Réponse dans quelques minutes. À la hauteur de la gare de Lyon, Erwan quitta les quais et dégagea sur la gauche vers le boulevard Diderot. Histoire de se soulager la cervelle — il n’en pouvait plus de tourner ses questions sans réponse —, il s’accorda une trêve et se concentra sur le salopard qu’il allait réveiller.

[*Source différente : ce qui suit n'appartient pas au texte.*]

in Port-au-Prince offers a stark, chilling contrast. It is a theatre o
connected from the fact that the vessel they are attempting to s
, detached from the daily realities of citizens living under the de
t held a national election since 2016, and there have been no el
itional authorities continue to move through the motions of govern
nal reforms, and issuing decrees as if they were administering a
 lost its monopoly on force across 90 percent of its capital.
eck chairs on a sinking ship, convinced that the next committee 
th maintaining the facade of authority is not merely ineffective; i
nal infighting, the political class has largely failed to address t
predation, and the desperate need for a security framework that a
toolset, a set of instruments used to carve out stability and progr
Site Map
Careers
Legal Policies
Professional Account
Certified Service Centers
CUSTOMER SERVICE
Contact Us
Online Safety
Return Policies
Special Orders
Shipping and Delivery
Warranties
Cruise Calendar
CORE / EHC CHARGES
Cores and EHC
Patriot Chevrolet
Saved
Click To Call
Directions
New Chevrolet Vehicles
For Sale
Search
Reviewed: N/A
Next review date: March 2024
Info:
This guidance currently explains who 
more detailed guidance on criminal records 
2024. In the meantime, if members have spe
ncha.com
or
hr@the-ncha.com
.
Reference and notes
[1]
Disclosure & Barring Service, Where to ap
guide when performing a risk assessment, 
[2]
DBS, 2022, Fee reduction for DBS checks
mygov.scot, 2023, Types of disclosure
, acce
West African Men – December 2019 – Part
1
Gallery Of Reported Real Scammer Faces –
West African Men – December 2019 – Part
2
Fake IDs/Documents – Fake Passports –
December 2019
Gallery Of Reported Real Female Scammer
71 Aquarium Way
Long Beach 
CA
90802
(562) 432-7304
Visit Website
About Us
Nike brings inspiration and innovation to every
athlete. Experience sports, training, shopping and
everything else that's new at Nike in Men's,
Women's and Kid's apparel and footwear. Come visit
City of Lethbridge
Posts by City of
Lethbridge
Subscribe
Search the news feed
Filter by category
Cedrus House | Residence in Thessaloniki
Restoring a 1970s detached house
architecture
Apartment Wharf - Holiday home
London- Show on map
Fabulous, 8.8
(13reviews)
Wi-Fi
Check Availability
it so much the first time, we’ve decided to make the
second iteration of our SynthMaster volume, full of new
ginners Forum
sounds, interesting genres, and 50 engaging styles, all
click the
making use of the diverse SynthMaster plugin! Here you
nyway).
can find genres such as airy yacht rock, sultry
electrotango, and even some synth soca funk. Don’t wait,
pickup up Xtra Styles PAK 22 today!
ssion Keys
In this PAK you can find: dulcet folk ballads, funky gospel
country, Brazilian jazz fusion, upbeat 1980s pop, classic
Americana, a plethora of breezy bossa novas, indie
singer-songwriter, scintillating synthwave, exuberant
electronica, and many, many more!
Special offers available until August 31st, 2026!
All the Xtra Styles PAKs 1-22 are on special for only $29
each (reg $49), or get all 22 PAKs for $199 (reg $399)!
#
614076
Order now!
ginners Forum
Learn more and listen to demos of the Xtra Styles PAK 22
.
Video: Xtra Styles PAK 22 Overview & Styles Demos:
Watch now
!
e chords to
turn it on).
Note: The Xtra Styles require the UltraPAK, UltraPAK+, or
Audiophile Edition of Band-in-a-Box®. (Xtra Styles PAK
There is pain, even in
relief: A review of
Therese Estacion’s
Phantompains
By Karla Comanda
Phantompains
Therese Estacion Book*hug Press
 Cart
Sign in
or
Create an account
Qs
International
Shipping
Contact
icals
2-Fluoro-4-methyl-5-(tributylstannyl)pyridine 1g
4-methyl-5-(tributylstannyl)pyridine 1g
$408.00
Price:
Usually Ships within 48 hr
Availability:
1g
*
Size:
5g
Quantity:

L’ennemi historique de Grégoire Morvan . Appartenant à la génération suivante, celle qui avait biberonné aux illusions du mitterrandisme, Pascal Viard représentait aux yeux du Padre tout ce que le socialisme avait apporté d’hybride et de détestable dans la cause gauchiste — un mélange de bonne conscience hypocrite et de logique bourgeoise roublarde. Pour Morvan, mieux valait encore se tromper avec sincérité, comme les maoïstes ou les trotskistes, que profiter du système avec duplicité. Pascal Viard était la caricature du faux artiste intello, socialo, écolo, altermondialiste… Monsieur Vœux-Pieux en personne. À la maison Poulaga, où le principe de réalité prédomine, son cas constituait une vraie curiosité : un flic en veste de velours, savamment décoiffé et mal rasé, portant foulard et mocassins élimés, mangeant bio et circulant à vélo, débitant des discours ronflants en tirant sur sa cigarette électronique, vraiment, ça valait le détour.